**WHAT NEEDS TO BE DONE**.
Retype every line from the top of the entries down to the one with "Nintendos aktuelle Hardware von", both included, and skip the pictures.

Saved data entries
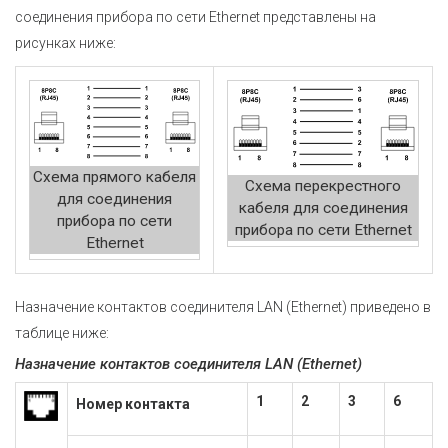
соединения прибора по сети Ethernet представлены на
рисунках ниже:
Схема прямого кабеля
Схема перекрестного
для соединения
кабеля для соединения
прибора по сети
прибора по сети Ethernet
Ethernet
Назначение контактов соединителя LAN (Ethernet) приведено в
таблице ниже:
Назначение контактов соединителя LAN (Ethernet)
1
2
3
6
Номер контакта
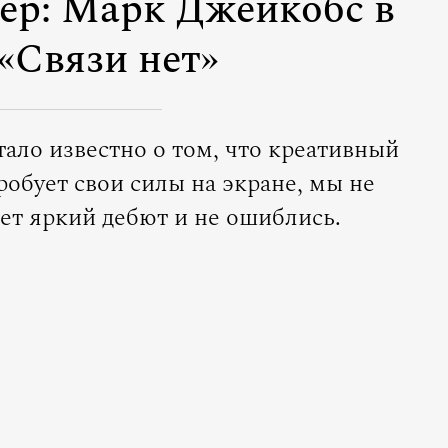
тер: Марк Джейкобс в
«Связи нет»
тало известно о том, что креативный
робует свои силы на экране, мы не
дет яркий дебют и не ошиблись.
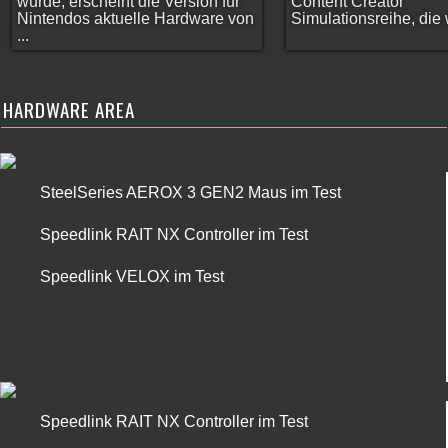
wurde, erscheint die Version für
Content Creator
Nintendos aktuelle Hardware von
Simulationsreihe, die w
...
HARDWARE AREA
SteelSeries AEROX 3 GEN2 Maus im Test
Speedlink RAIT NX Controller im Test
Speedlink VELOX im Test
Speedlink RAIT NX Controller im Test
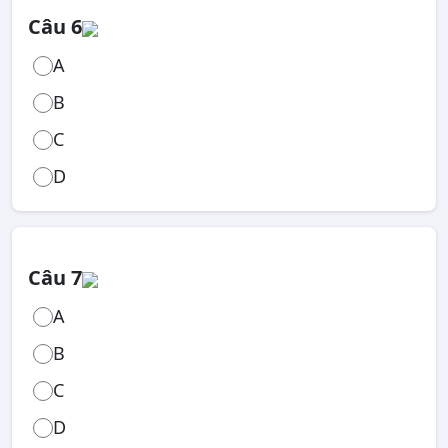
Câu 6
A
B
C
D
Câu 7
A
B
C
D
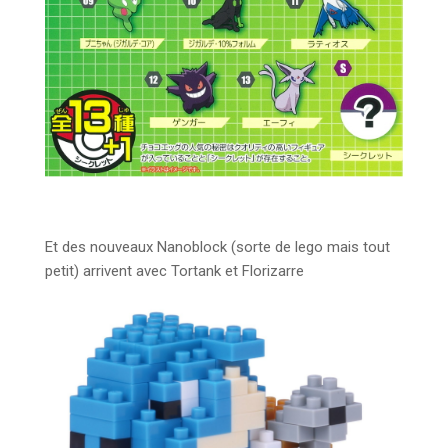
Et des nouveaux Nanoblock (sorte de lego mais tout
petit) arrivent avec Tortank et Florizarre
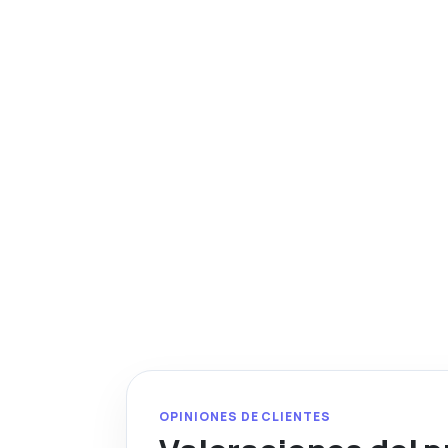
OPINIONES DE CLIENTES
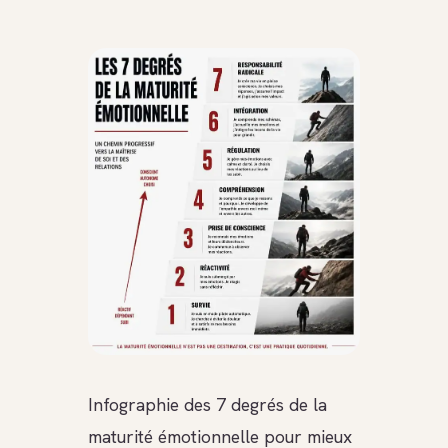
Infographie des 7 degrés de la
maturité émotionnelle pour mieux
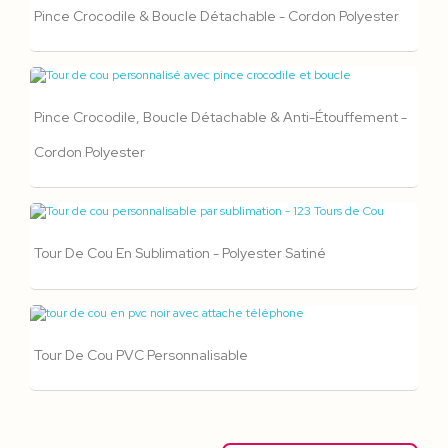
Pince Crocodile & Boucle Détachable - Cordon Polyester
Pince Crocodile, Boucle Détachable & Anti-Étouffement -
Cordon Polyester
Tour De Cou En Sublimation - Polyester Satiné
Tour De Cou PVC Personnalisable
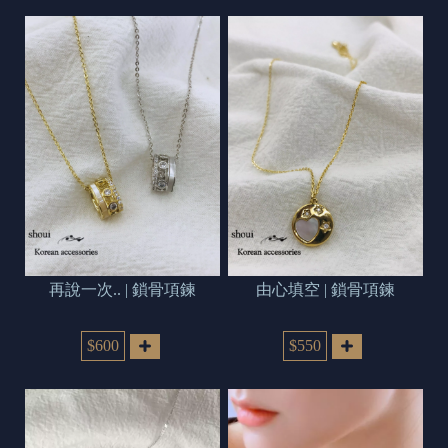
再說一次.. | 鎖骨項鍊
由心填空 | 鎖骨項鍊
$600
$550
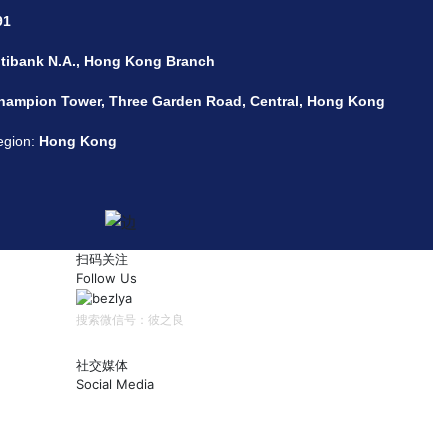
91
itibank N.A., Hong Kong Branch
hampion Tower, Three Garden Road, Central, Hong Kong
egion:
Hong Kong
扫码关注
Follow Us
搜索微信号：彼之良
社交媒体
Social Media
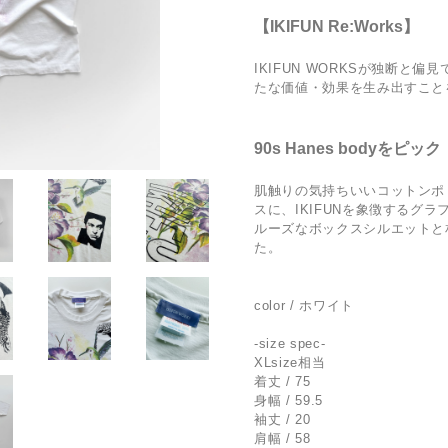
【IKIFUN Re:Works】
IKIFUN WORKSが独断と
たな価値・効果を生み出すこと
90s Hanes bodyをピック
肌触りの気持ちいいコットンポ
スに、IKIFUNを象徴するグ
ルーズなボックスシルエットと
た。
color / ホワイト
-size spec-
XLsize相当
着丈 / 75
身幅 / 59.5
袖丈 / 20
肩幅 / 58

**RESPONSE AREA**.
соединения прибора по сети Ethernet представлены на
рисунках ниже:
Схема прямого кабеля
Схема перекрестного
для соединения
кабеля для соединения
прибора по сети
прибора по сети Ethernet
Ethernet
Назначение контактов соединителя LAN (Ethernet) приведено в
таблице ниже:
Назначение контактов соединителя LAN (Ethernet)
1
2
3
6
Номер контакта
тер: Марк Джейкобс в
«Связи нет»
тало известно о том, что креативный
робует свои силы на экране, мы не
дет яркий дебют и не ошиблись.
wurde, erscheint die Version für
Content Creator
Nintendos aktuelle Hardware von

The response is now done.